◆ **WORK INSTRUCTION**
Please transcribe the lines in the entries below, from the line with "Id. de componente" to the line with "Microsoft.VisualStudio.Component.Node.Build | Soporte", including both of those lines.

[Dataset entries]
"""
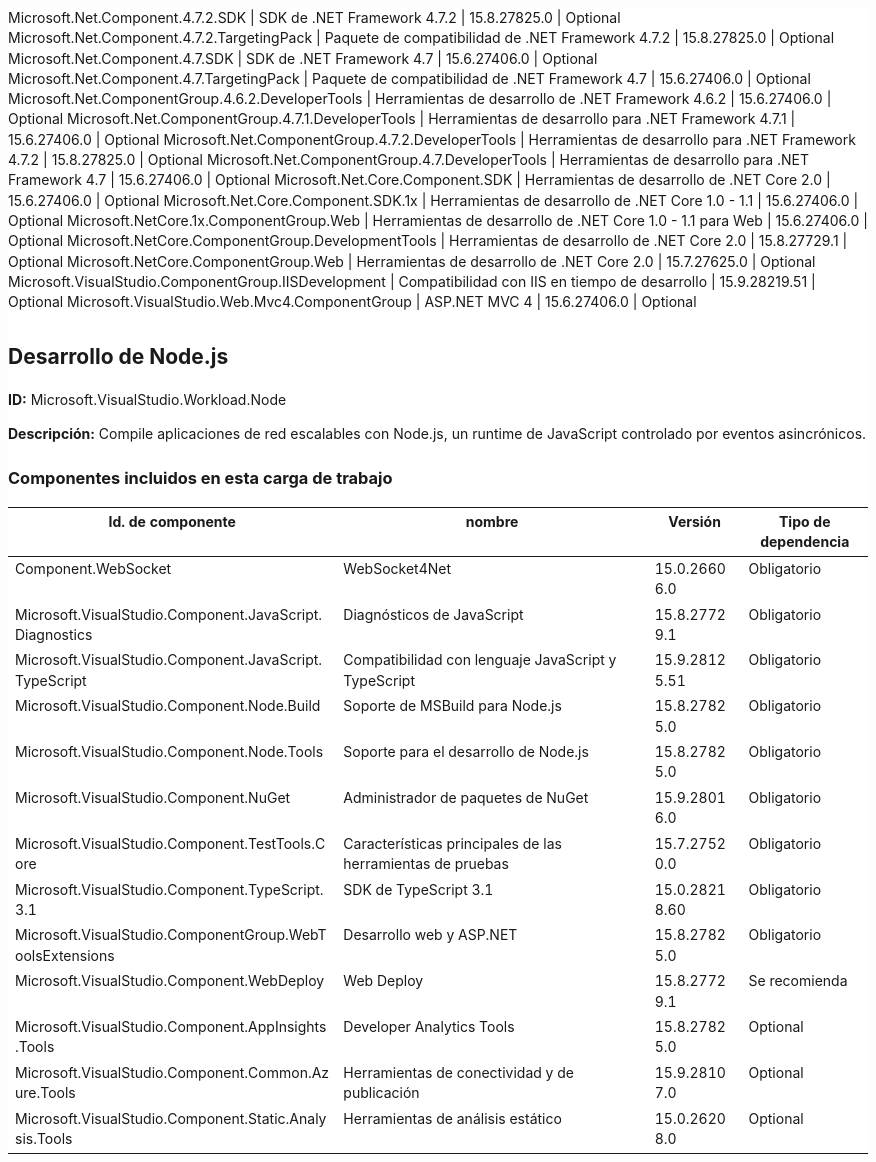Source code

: Microsoft.Net.Component.4.7.2.SDK | SDK de .NET Framework 4.7.2 | 15.8.27825.0 | Optional
Microsoft.Net.Component.4.7.2.TargetingPack | Paquete de compatibilidad de .NET Framework 4.7.2 | 15.8.27825.0 | Optional
Microsoft.Net.Component.4.7.SDK | SDK de .NET Framework 4.7 | 15.6.27406.0 | Optional
Microsoft.Net.Component.4.7.TargetingPack | Paquete de compatibilidad de .NET Framework 4.7 | 15.6.27406.0 | Optional
Microsoft.Net.ComponentGroup.4.6.2.DeveloperTools | Herramientas de desarrollo de .NET Framework 4.6.2 | 15.6.27406.0 | Optional
Microsoft.Net.ComponentGroup.4.7.1.DeveloperTools | Herramientas de desarrollo para .NET Framework 4.7.1 | 15.6.27406.0 | Optional
Microsoft.Net.ComponentGroup.4.7.2.DeveloperTools | Herramientas de desarrollo para .NET Framework 4.7.2 | 15.8.27825.0 | Optional
Microsoft.Net.ComponentGroup.4.7.DeveloperTools | Herramientas de desarrollo para .NET Framework 4.7 | 15.6.27406.0 | Optional
Microsoft.Net.Core.Component.SDK | Herramientas de desarrollo de .NET Core 2.0 | 15.6.27406.0 | Optional
Microsoft.Net.Core.Component.SDK.1x | Herramientas de desarrollo de .NET Core 1.0 - 1.1 | 15.6.27406.0 | Optional
Microsoft.NetCore.1x.ComponentGroup.Web | Herramientas de desarrollo de .NET Core 1.0 - 1.1 para Web | 15.6.27406.0 | Optional
Microsoft.NetCore.ComponentGroup.DevelopmentTools | Herramientas de desarrollo de .NET Core 2.0 | 15.8.27729.1 | Optional
Microsoft.NetCore.ComponentGroup.Web | Herramientas de desarrollo de .NET Core 2.0 | 15.7.27625.0 | Optional
Microsoft.VisualStudio.ComponentGroup.IISDevelopment | Compatibilidad con IIS en tiempo de desarrollo | 15.9.28219.51 | Optional
Microsoft.VisualStudio.Web.Mvc4.ComponentGroup | ASP.NET MVC 4 | 15.6.27406.0 | Optional

## <a name="nodejs-development"></a>Desarrollo de Node.js

**ID:** Microsoft.VisualStudio.Workload.Node

**Descripción:** Compile aplicaciones de red escalables con Node.js, un runtime de JavaScript controlado por eventos asincrónicos.

### <a name="components-included-by-this-workload"></a>Componentes incluidos en esta carga de trabajo

Id. de componente | nombre | Versión | Tipo de dependencia
--- | --- | --- | ---
Component.WebSocket | WebSocket4Net | 15.0.26606.0 | Obligatorio
Microsoft.VisualStudio.Component.JavaScript.Diagnostics | Diagnósticos de JavaScript | 15.8.27729.1 | Obligatorio
Microsoft.VisualStudio.Component.JavaScript.TypeScript | Compatibilidad con lenguaje JavaScript y TypeScript | 15.9.28125.51 | Obligatorio
Microsoft.VisualStudio.Component.Node.Build | Soporte de MSBuild para Node.js | 15.8.27825.0 | Obligatorio
Microsoft.VisualStudio.Component.Node.Tools | Soporte para el desarrollo de Node.js | 15.8.27825.0 | Obligatorio
Microsoft.VisualStudio.Component.NuGet | Administrador de paquetes de NuGet | 15.9.28016.0 | Obligatorio
Microsoft.VisualStudio.Component.TestTools.Core | Características principales de las herramientas de pruebas | 15.7.27520.0 | Obligatorio
Microsoft.VisualStudio.Component.TypeScript.3.1 | SDK de TypeScript 3.1 | 15.0.28218.60 | Obligatorio
Microsoft.VisualStudio.ComponentGroup.WebToolsExtensions | Desarrollo web y ASP.NET | 15.8.27825.0 | Obligatorio
Microsoft.VisualStudio.Component.WebDeploy | Web Deploy | 15.8.27729.1 | Se recomienda
Microsoft.VisualStudio.Component.AppInsights.Tools | Developer Analytics Tools | 15.8.27825.0 | Optional
Microsoft.VisualStudio.Component.Common.Azure.Tools | Herramientas de conectividad y de publicación | 15.9.28107.0 | Optional
Microsoft.VisualStudio.Component.Static.Analysis.Tools | Herramientas de análisis estático | 15.0.26208.0 | Optional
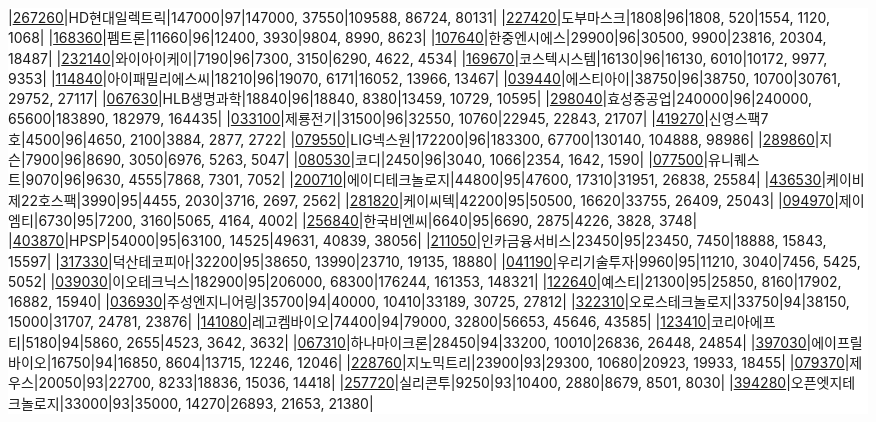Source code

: |[267260](https://finance.daum.net/quotes/A267260)|HD현대일렉트릭|147000|97|147000, 37550|109588, 86724, 80131|
|[227420](https://finance.daum.net/quotes/A227420)|도부마스크|1808|96|1808, 520|1554, 1120, 1068|
|[168360](https://finance.daum.net/quotes/A168360)|펨트론|11660|96|12400, 3930|9804, 8990, 8623|
|[107640](https://finance.daum.net/quotes/A107640)|한중엔시에스|29900|96|30500, 9900|23816, 20304, 18487|
|[232140](https://finance.daum.net/quotes/A232140)|와이아이케이|7190|96|7300, 3150|6290, 4622, 4534|
|[169670](https://finance.daum.net/quotes/A169670)|코스텍시스템|16130|96|16130, 6010|10172, 9977, 9353|
|[114840](https://finance.daum.net/quotes/A114840)|아이패밀리에스씨|18210|96|19070, 6171|16052, 13966, 13467|
|[039440](https://finance.daum.net/quotes/A039440)|에스티아이|38750|96|38750, 10700|30761, 29752, 27117|
|[067630](https://finance.daum.net/quotes/A067630)|HLB생명과학|18840|96|18840, 8380|13459, 10729, 10595|
|[298040](https://finance.daum.net/quotes/A298040)|효성중공업|240000|96|240000, 65600|183890, 182979, 164435|
|[033100](https://finance.daum.net/quotes/A033100)|제룡전기|31500|96|32550, 10760|22945, 22843, 21707|
|[419270](https://finance.daum.net/quotes/A419270)|신영스팩7호|4500|96|4650, 2100|3884, 2877, 2722|
|[079550](https://finance.daum.net/quotes/A079550)|LIG넥스원|172200|96|183300, 67700|130140, 104888, 98986|
|[289860](https://finance.daum.net/quotes/A289860)|지슨|7900|96|8690, 3050|6976, 5263, 5047|
|[080530](https://finance.daum.net/quotes/A080530)|코디|2450|96|3040, 1066|2354, 1642, 1590|
|[077500](https://finance.daum.net/quotes/A077500)|유니퀘스트|9070|96|9630, 4555|7868, 7301, 7052|
|[200710](https://finance.daum.net/quotes/A200710)|에이디테크놀로지|44800|95|47600, 17310|31951, 26838, 25584|
|[436530](https://finance.daum.net/quotes/A436530)|케이비제22호스팩|3990|95|4455, 2030|3716, 2697, 2562|
|[281820](https://finance.daum.net/quotes/A281820)|케이씨텍|42200|95|50500, 16620|33755, 26409, 25043|
|[094970](https://finance.daum.net/quotes/A094970)|제이엠티|6730|95|7200, 3160|5065, 4164, 4002|
|[256840](https://finance.daum.net/quotes/A256840)|한국비엔씨|6640|95|6690, 2875|4226, 3828, 3748|
|[403870](https://finance.daum.net/quotes/A403870)|HPSP|54000|95|63100, 14525|49631, 40839, 38056|
|[211050](https://finance.daum.net/quotes/A211050)|인카금융서비스|23450|95|23450, 7450|18888, 15843, 15597|
|[317330](https://finance.daum.net/quotes/A317330)|덕산테코피아|32200|95|38650, 13990|23710, 19135, 18880|
|[041190](https://finance.daum.net/quotes/A041190)|우리기술투자|9960|95|11210, 3040|7456, 5425, 5052|
|[039030](https://finance.daum.net/quotes/A039030)|이오테크닉스|182900|95|206000, 68300|176244, 161353, 148321|
|[122640](https://finance.daum.net/quotes/A122640)|예스티|21300|95|25850, 8160|17902, 16882, 15940|
|[036930](https://finance.daum.net/quotes/A036930)|주성엔지니어링|35700|94|40000, 10410|33189, 30725, 27812|
|[322310](https://finance.daum.net/quotes/A322310)|오로스테크놀로지|33750|94|38150, 15000|31707, 24781, 23876|
|[141080](https://finance.daum.net/quotes/A141080)|레고켐바이오|74400|94|79000, 32800|56653, 45646, 43585|
|[123410](https://finance.daum.net/quotes/A123410)|코리아에프티|5180|94|5860, 2655|4523, 3642, 3632|
|[067310](https://finance.daum.net/quotes/A067310)|하나마이크론|28450|94|33200, 10010|26836, 26448, 24854|
|[397030](https://finance.daum.net/quotes/A397030)|에이프릴바이오|16750|94|16850, 8604|13715, 12246, 12046|
|[228760](https://finance.daum.net/quotes/A228760)|지노믹트리|23900|93|29300, 10680|20923, 19933, 18455|
|[079370](https://finance.daum.net/quotes/A079370)|제우스|20050|93|22700, 8233|18836, 15036, 14418|
|[257720](https://finance.daum.net/quotes/A257720)|실리콘투|9250|93|10400, 2880|8679, 8501, 8030|
|[394280](https://finance.daum.net/quotes/A394280)|오픈엣지테크놀로지|33000|93|35000, 14270|26893, 21653, 21380|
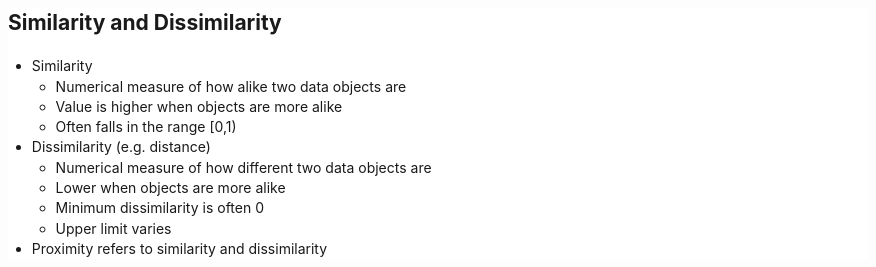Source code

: ## Similarity and Dissimilarity
- Similarity
	- Numerical measure of how alike two data objects are
	- Value is higher when objects are more alike
	- Often falls in the range \[0,1)
- Dissimilarity (e.g. distance)
	- Numerical measure of how different two data objects are
	- Lower when objects are more alike
	- Minimum dissimilarity is often 0
	- Upper limit varies
- Proximity refers to similarity and dissimilarity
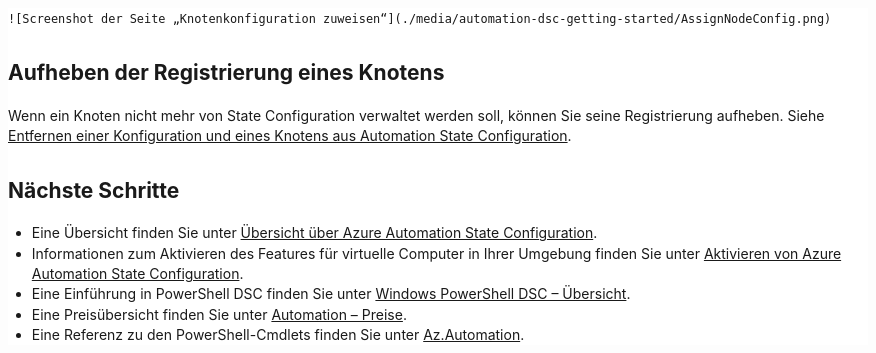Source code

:     ![Screenshot der Seite „Knotenkonfiguration zuweisen“](./media/automation-dsc-getting-started/AssignNodeConfig.png)

## <a name="unregister-a-node"></a>Aufheben der Registrierung eines Knotens

Wenn ein Knoten nicht mehr von State Configuration verwaltet werden soll, können Sie seine Registrierung aufheben. Siehe [Entfernen einer Konfiguration und eines Knotens aus Automation State Configuration](./state-configuration/remove-node-and-configuration-package.md).

## <a name="next-steps"></a>Nächste Schritte

- Eine Übersicht finden Sie unter [Übersicht über Azure Automation State Configuration](automation-dsc-overview.md).
- Informationen zum Aktivieren des Features für virtuelle Computer in Ihrer Umgebung finden Sie unter [Aktivieren von Azure Automation State Configuration](automation-dsc-onboarding.md).
- Eine Einführung in PowerShell DSC finden Sie unter [Windows PowerShell DSC – Übersicht](/powershell/scripting/dsc/overview/overview).
- Eine Preisübersicht finden Sie unter [Automation – Preise](https://azure.microsoft.com/pricing/details/automation/).
- Eine Referenz zu den PowerShell-Cmdlets finden Sie unter [Az.Automation](/powershell/module/az.automation).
"""
◆ **ANSWER FOR THIS EXERCISE**
Id. de componente | nombre | Versión | Tipo de dependencia
--- | --- | --- | ---
Component.WebSocket | WebSocket4Net | 15.0.26606.0 | Obligatorio
Microsoft.VisualStudio.Component.JavaScript.Diagnostics | Diagnósticos de JavaScript | 15.8.27729.1 | Obligatorio
Microsoft.VisualStudio.Component.JavaScript.TypeScript | Compatibilidad con lenguaje JavaScript y TypeScript | 15.9.28125.51 | Obligatorio
Microsoft.VisualStudio.Component.Node.Build | Soporte de MSBuild para Node.js | 15.8.27825.0 | Obligatorio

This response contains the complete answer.